:: Stored data

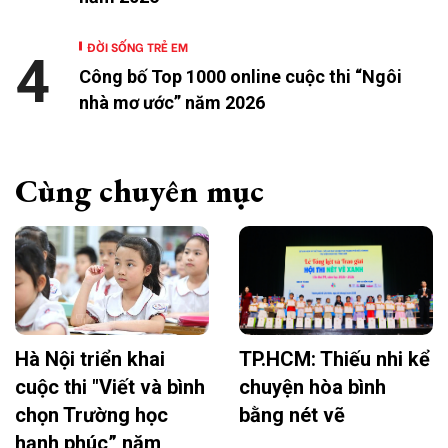
ĐỜI SỐNG TRẺ EM
4
Công bố Top 1000 online cuộc thi “Ngôi
nhà mơ ước” năm 2026
Cùng chuyên mục
Hà Nội triển khai
TP.HCM: Thiếu nhi kể
cuộc thi "Viết và bình
chuyện hòa bình
chọn Trường học
bằng nét vẽ
hạnh phúc” năm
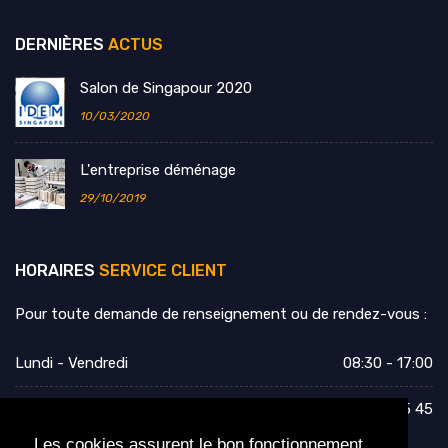
DERNIÈRES
ACTUS
Salon de Singapour 2020
10/03/2020
L'entreprise déménage
29/10/2019
HORAIRES
SERVICE CLIENT
Pour toute demande de renseignement ou de rendez-vous :
Lundi - Vendredi
08:30 - 17:00
Tél.
+33 (0)2 54 76 65 45
Les cookies assurent le bon fonctionnement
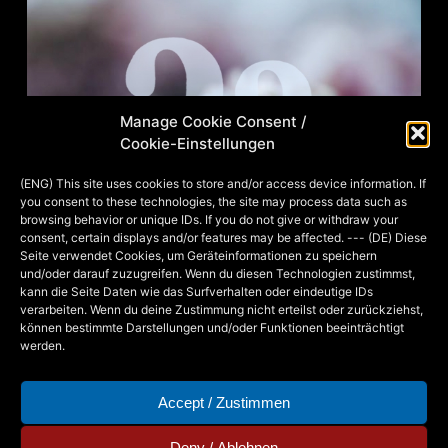
Manage Cookie Consent /
Cookie-Einstellungen
(ENG) This site uses cookies to store and/or access device information. If
you consent to these technologies, the site may process data such as
browsing behavior or unique IDs. If you do not give or withdraw your
consent, certain displays and/or features may be affected. --- (DE) Diese
Seite verwendet Cookies, um Geräteinformationen zu speichern
und/oder darauf zuzugreifen. Wenn du diesen Technologien zustimmst,
kann die Seite Daten wie das Surfverhalten oder eindeutige IDs
verarbeiten. Wenn du deine Zustimmung nicht erteilst oder zurückziehst,
können bestimmte Darstellungen und/oder Funktionen beeinträchtigt
werden.
Accept / Zustimmen
Deny / Ablehnen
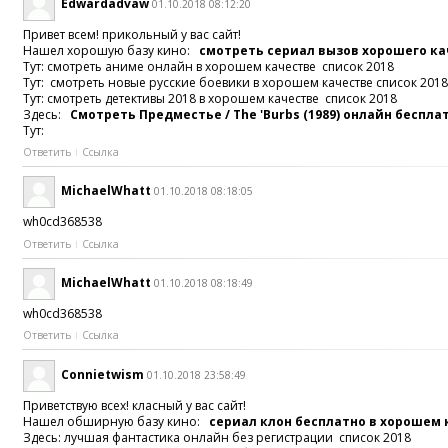
Edwardadvaw
01.10.2018 08:12:20
Привет всем! прикольный у вас сайт!
Нашел хорошую базу кино:
смотреть сериал вызов хорошего к
Тут: смотреть аниме онлайн в хорошем качестве список 2018
Тут: смотреть новые русские боевики в хорошем качестве список 201
Тут: смотреть детективы 2018 в хорошем качестве список 2018
Здесь:
Смотреть Предместье / The 'Burbs (1989) онлайн беспла
Тут:
Ответить
Ссылка
MichaelWhatt
01.10.2018 08:18:05
wh0cd368538
Ответить
Ссылка
MichaelWhatt
01.10.2018 08:18:49
wh0cd368538
Ответить
Ссылка
Connietwism
01.10.2018 23:58:49
Приветствую всех! класный у вас сайт!
Нашел обширную базу кино:
сериал клон бесплатно в хорошем
Здесь: лучшая фантастика онлайн без регистрации список 2018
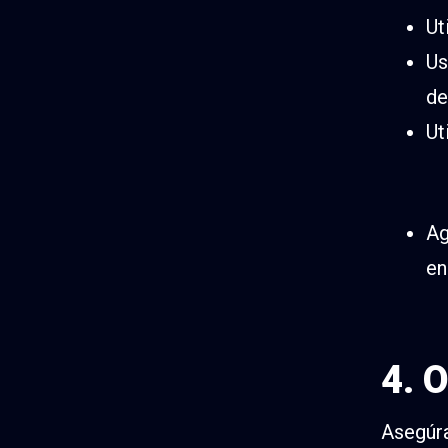
Ut
Us
de
Ut
Ag
en
4. 
Asegúra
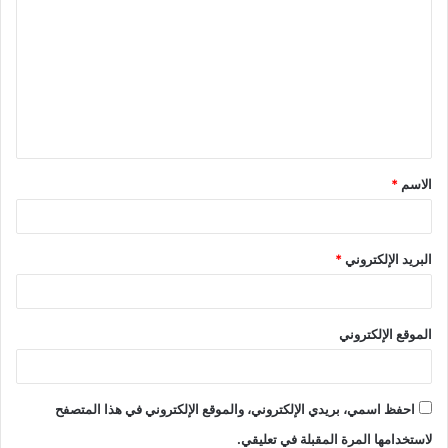
الاسم
*
البريد الإلكتروني
*
الموقع الإلكتروني
احفظ اسمي، بريدي الإلكتروني، والموقع الإلكتروني في هذا المتصفح
لاستخدامها المرة المقبلة في تعليقي.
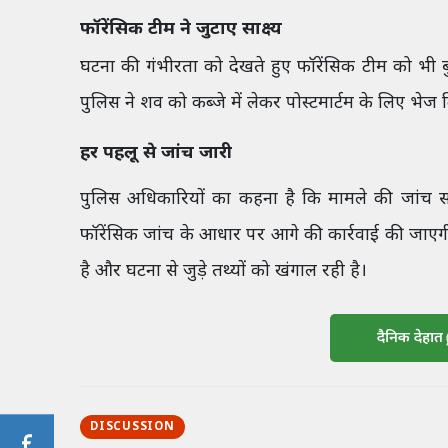
फॉरेंसिक टीम ने जुटाए साक्ष्य
घटना की गंभीरता को देखते हुए फॉरेंसिक टीम को भी बुल
पुलिस ने शव को कब्जे में लेकर पोस्टमार्टम के लिए भेज
हर पहलू से जांच जारी
पुलिस अधिकारियों का कहना है कि मामले की जांच सभी
फॉरेंसिक जांच के आधार पर आगे की कार्रवाई की जाए
है और घटना से जुड़े तथ्यों को खंगाल रही है।
दैनिक देहात
DISCUSSION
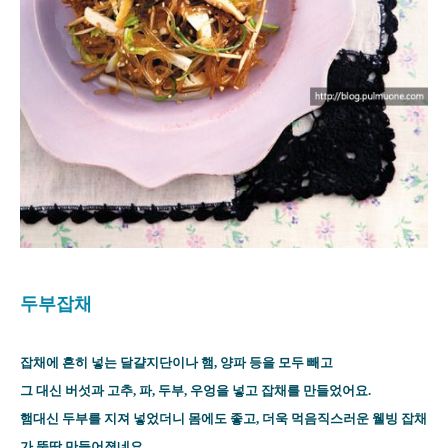
두부잡채
잡채에 흔히 넣는 달걀지단이나 햄, 양파 등을 모두 빼고
그 대신 버섯과 고추, 파, 두부, 우엉을 넣고 잡채를 만들었어요.
햄대신 두부를 지져 넣었더니 몸에도 좋고, 더욱 먹음직스러운 웰빙 잡채
가 뚝딱 만들어졌네요.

::::

Problem to solve
Reproduce, without alteration, the part of the listing that opens with the line containing "Manage Cookie Consent /" and closes with the line containing "consent, certain displays", including both of those lines.

Task output
Manage Cookie Consent /
Cookie-Einstellungen
(ENG) This site uses cookies to store and/or access device information. If
you consent to these technologies, the site may process data such as
browsing behavior or unique IDs. If you do not give or withdraw your
consent, certain displays and/or features may be affected. --- (DE) Diese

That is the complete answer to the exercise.